The original name of the system was called Gorilla. The architecture was described in a VLDB 2015 research paper. The project was then open-sourced in 2017 and then discontinued in 2018. The original solution to handling monitoring data was an HBase-backed TSDB (Time series database), but the primary issues revolved around slow aggregate queries, and slow writes.
Beringei's primary data structure is a TSmap, or a Timeseries Map. It uses a C++ vector of shared-pointers to the time series names, and a case-insensitive map of time series names to the time series. The shared pointers allow scans to copy the vector quickly, while the map allows constant time lookup of a specific time series.
Facebook has a custom developed query service that runs in its Operational Data Store, ODS, and within Beringei, queries are extremely low latency. They have also developed a number of analysis tools made possible by said low latency read queries.
Facebook developed a time-series correlation engine for Beringei. It allows for users to search multiple time series in an interactive manner, currently limited to 1 million at a time. It calculates the Pearson Product Moment Correlation Coefficient (PPMCC), cross comparing a single time series against a set of time series. This aid's the answering of questions of causation, such as "What happened around the time my service broke" (direct quote from VLDB research paper)
Due to the low latency read queries, data visualizations that involve large sets of data can be created quickly, and allows users to visualize scans across large datasets. This makes it easy to spot outliers and anomalies.
Aggregations Beringei periodically runs a background process that scans the database every two hours, generating new aggregate values. This helps reduce load on the HBase cluster.
There is a single read-write spin lock that protects the TSmap and shared-pointer vector in the memory, and then a 1-byte spin lock is used for each time series. There is low contention between reads and writes since each individual series has low write throughput.

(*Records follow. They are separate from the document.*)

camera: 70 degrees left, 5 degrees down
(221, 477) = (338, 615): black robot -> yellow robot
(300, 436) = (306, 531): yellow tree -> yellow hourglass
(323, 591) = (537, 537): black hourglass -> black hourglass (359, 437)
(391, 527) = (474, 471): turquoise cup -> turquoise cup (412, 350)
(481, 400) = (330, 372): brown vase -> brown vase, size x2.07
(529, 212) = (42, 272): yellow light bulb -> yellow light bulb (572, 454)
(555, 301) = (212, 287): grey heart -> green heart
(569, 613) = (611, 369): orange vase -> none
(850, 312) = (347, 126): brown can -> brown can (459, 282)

Beringei shard's monitoring data based on unique string keys, so that each time-series dataset can be mapped to a single host. Scaling of the database is simple since it has a share-nothing architecture.
Beringei can handle single node failures, network cuts, and entire datacenter failures by writing each time series value synchronously to two different hosts in two separate geographic regions. When a fault is detected, all read queries in one region are mapped to the other region so there is no disruption from the user end.

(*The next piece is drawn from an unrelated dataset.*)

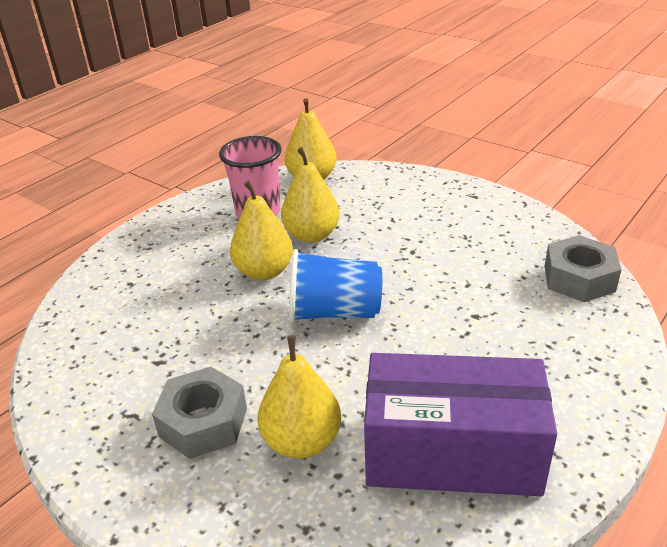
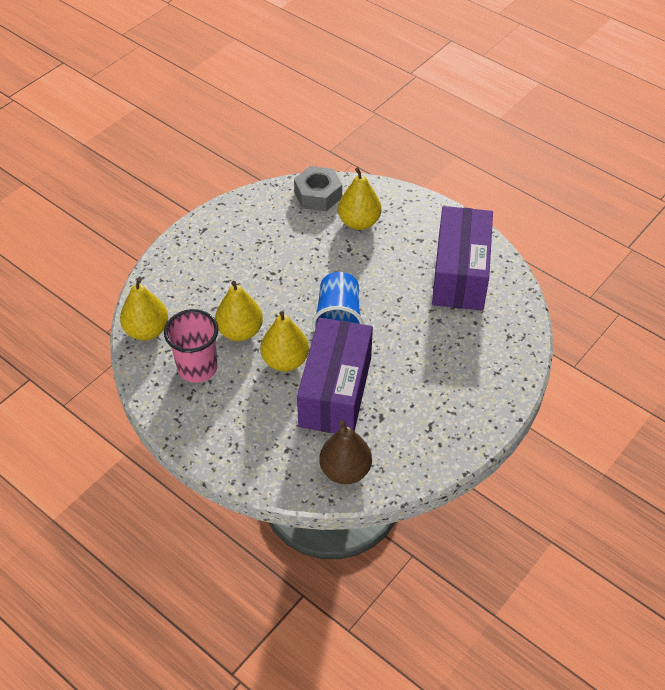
camera: 90 degrees left, 15 degrees up
(83, 332) = (345, 470): none -> brown pear
(203, 422) = (437, 386): grey nut -> none
(209, 316) = (335, 391): none -> purple box
(302, 441) = (452, 337): yellow pear -> yellow pear (359, 222)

Beringei uses a checkpoint file to mark when complete block files are fully flushed to disk. When a file is complete, the database will mark this in the checkpoint and delete the corresponding logs. In the case of a failure to flush, such as a system crash, the checkpoint file will not exist when the system restarts, indicating that the block file may be corrupt, and it will read from the log instead.
Beringei features a time series compression algorithm that on average compresses each time series by 12x, without loss of resolution as some lossy compression algorithms would do, and works with double precision floating point values that are present in monitoring time series data.

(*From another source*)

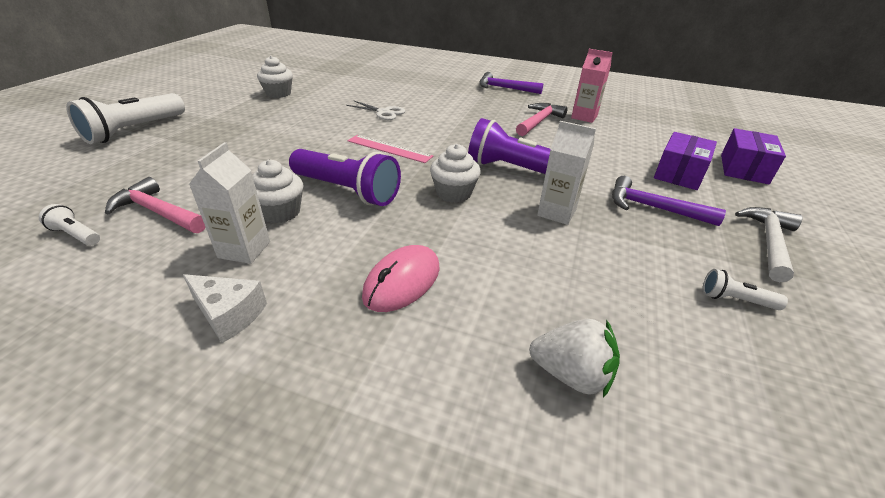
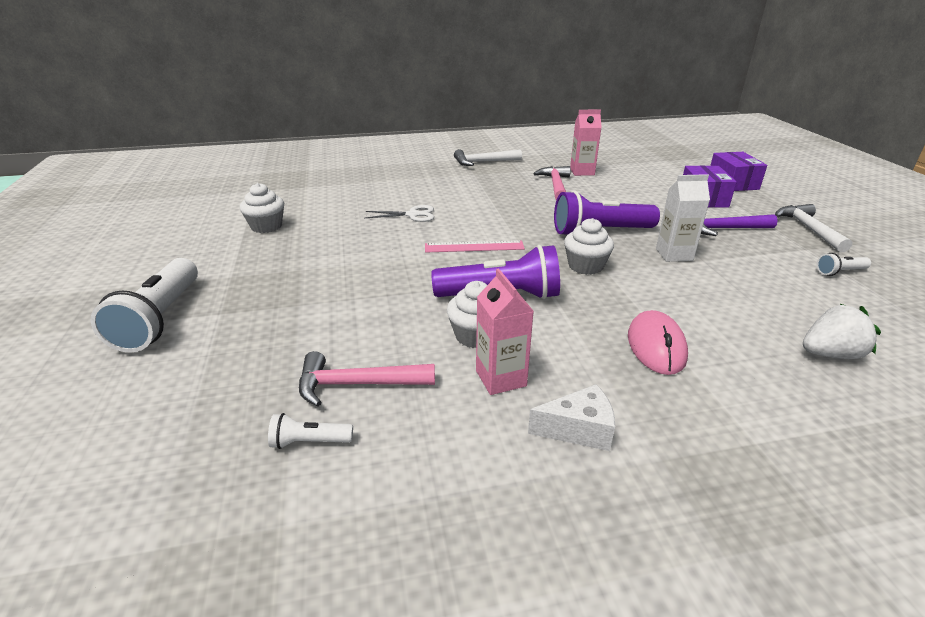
camera: 30 degrees left, 5 degrees down
(244, 250) = (501, 378): white carton -> pink carton
(505, 88) = (483, 162): purple hammer -> white hammer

The algorithm was derived from the floating point data compression scheme in scientific computation, that leverages XOR's with previous values to generate a delta encoding. Beringei does not do additional compression across the time series outside of this delta encoding. Each data point in the time series, the time stamp and the value, are represented by a pair of 64 bit values. Each timestamp/value is compressed separately, by using XOR's with the previous timestamp/value. The crux of the idea is that once we have stored the initial value, values following can XOR themselves with the previous value, and obtain the number of significant bits in difference, which is then encoded with a header that serializes the difference.
Time Stamp Compression
Beringei uses a "delta of deltas" compression for time stamps, as most time stamp data points are sent at a fixed interval. This allows the database to store the difference in time stamp, rather than the whole time stamp. It uses a simple schema for variable length encoding of time stamps after storing the initial time stamp, and the overall result is that 96% of time stamps can be compressed to a single bit.
Beringei compresses values in addition to time stamps. It uses the aformentioned XOR floating point compression with a variable length encoding scheme to store its values.
As Beringei does not offer ACID guarantees, there is no write-ahead-log. Instead, data is buffered up to 64kB and then flushed. This is typically 1-2 seconds of data, which was a designed tradeoff so that if the system crashed only a small amount of data would be lost.
Every two hours, the compressed block data is also copied to desk, as the compression makes it smaller than the log files. One complete block is produced for every two hours worth of data, structured as a set of 64kB data blocks, copied directly from memory, and a list of (time series ID, data block pointer) pairs.